De plus, une nouvelle stratégie en matière de Technical and Vocational Education and Training (TVET) sera élaborée afin de renforcer l’adéquation entre la formation et les besoins du marché du travail. Cette stratégie vise à corriger les déséquilibres entre les compétences acquises et celles recherchées par les employeurs, tout en intégrant davantage le TVET dans le système éducatif traditionnel. Elle mettra l’accent sur des programmes de formation alignés sur les exigences réelles des secteurs économiques et industriels. L’objectif est de valoriser les parcours techniques et professionnels, d’améliorer l’employabilité des apprenants et de répondre plus efficacement aux besoins de développement du pays.

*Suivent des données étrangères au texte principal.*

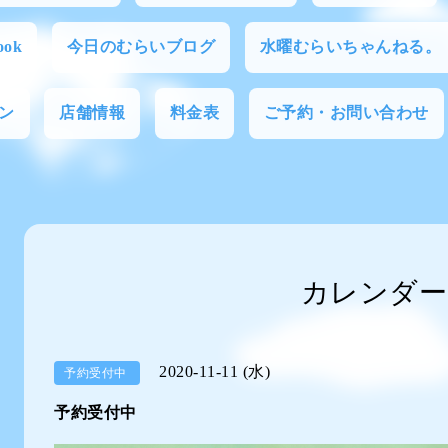
ok
今日のむらいブログ
水曜むらいちゃんねる。
ン
店舗情報
料金表
ご予約・お問い合わせ
カレンダー
2020-11-11 (水)
予約受付中
予約受付中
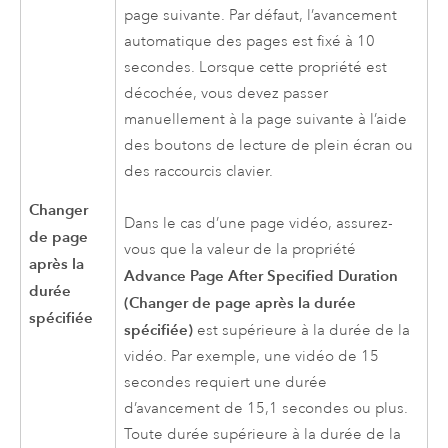
page suivante. Par défaut, l’avancement
automatique des pages est fixé à 10
secondes. Lorsque cette propriété est
décochée, vous devez passer
manuellement à la page suivante à l’aide
des boutons de lecture de plein écran ou
des raccourcis clavier.
Changer
Dans le cas d’une page vidéo, assurez-
de page
vous que la valeur de la propriété
après la
Advance Page After Specified Duration
durée
(Changer de page après la durée
spécifiée
spécifiée)
est supérieure à la durée de la
vidéo. Par exemple, une vidéo de 15
secondes requiert une durée
d’avancement de 15,1 secondes ou plus.
Toute durée supérieure à la durée de la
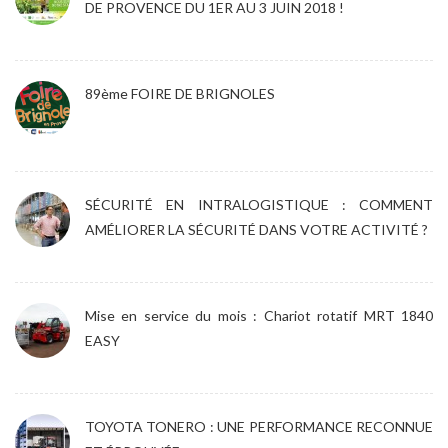
DE PROVENCE DU 1ER AU 3 JUIN 2018 !
89ème FOIRE DE BRIGNOLES
SÉCURITÉ EN INTRALOGISTIQUE : COMMENT
AMÉLIORER LA SÉCURITÉ DANS VOTRE ACTIVITÉ ?
Mise en service du mois : Chariot rotatif MRT 1840
EASY
TOYOTA TONERO : UNE PERFORMANCE RECONNUE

Y aura-t-il des changements dans les programmes ou les méthodes d’évaluation des élèves en 2026 ?
Aucun changement n’est fait à la légère. D’où les consultations qui ont débuté en décembre dernier ; cet exercice prendra fin dans quelques semaines. Nous avons déjà évoqué la promotion automatique au « lower primary ». Nous étudions actuellement la meilleure méthode pour passer du primaire au secondaire. En tout cas, nous voulons que tout soit fait pour le bien-être des enfants et que ce soit aux normes requises.

Souvent, les acteurs de l’éducation évoquent la santé mentale des enseignants et des élèves. Comment le ministère compte-t-il intégrer cela dans cette réforme ?
Je le répète sans cesse depuis que je suis arrivé à la tête de ce ministère, et mon expérience comme recteur me permet de le dire : la santé mentale des enseignants est très importante. Les enseignants ont déjà leurs soucis personnels et familiaux. Quand ils arrivent à l’école, ils font face, quelquefois, à un environnement toxique en raison de certains collègues ou à cause de quelques élèves. Malgré leurs propres problèmes, ils doivent également assumer leur rôle d’éducateur, de conseiller et être à l’écoute des enfants qui ont des difficultés. Il ne faut pas attendre une réforme pour organiser des activités pour le bien-être des enseignants. Le ministère de l’Éducation avait récemment invité les recteurs à une demi-journée de formation animée par un expert indien. Je salue également l’initiative de la Government Services Employees Association, qui avait aussi organisé une journée d’activités pour le bien-être des psychologues scolaires et des travailleurs sociaux scolaires. Le budget présenté par le Premier ministre, Navin Ramgoolam, alloue une importante somme d’argent pour la santé mentale des élèves, ainsi que pour soutenir le Social and Emotional Well-being Programme. Nous avons revu le « Connected Programme » et le « Rebound Programme ». Le harcèlement scolaire est l’une de nos préoccupations. D’où la formation de plus de 10 000 personnes, comprenant des éducateurs, des parents et des élèves.

Quelles initiatives sont mises en place pour soutenir les élèves en difficulté ou en situation de handicap ?
Il faut le dire haut et fort : il y a eu un certain laisser-aller dans ce secteur ces dernières années. L’éducation et l’épanouissement des enfants à besoins spéciaux tiennent une place particulière dans mon cœur. Cependant, il y a eu trop de laisser-aller. Ce secteur manque de personnel qualifié, comme des assistant teachers et des carers. La Special Education Needs Authority (SENA) n’a pas assez d’experts, tels que des psychologues et des orthophonistes. Le budget prévoit de venir en aide aux enfants à besoins spéciaux. Il y a également des enfants qui ont des difficultés scolaires. C’est la raison pour laquelle nous proposons de revoir le ratio enseignant-élève dans le Blueprint. C’est aussi la raison pour laquelle nous proposons d’abolir la promotion automatique au « lower primary ». C’est une demande faite par des enseignants. Nous travaillons également avec la communauté pour les écoles de la Zone d’Éducation Prioritaire (ZEP). Prochainement, je compte rencontrer des organisations non gouvernementales pour voir comment nous pourrons travailler main dans la main pour soutenir certaines écoles.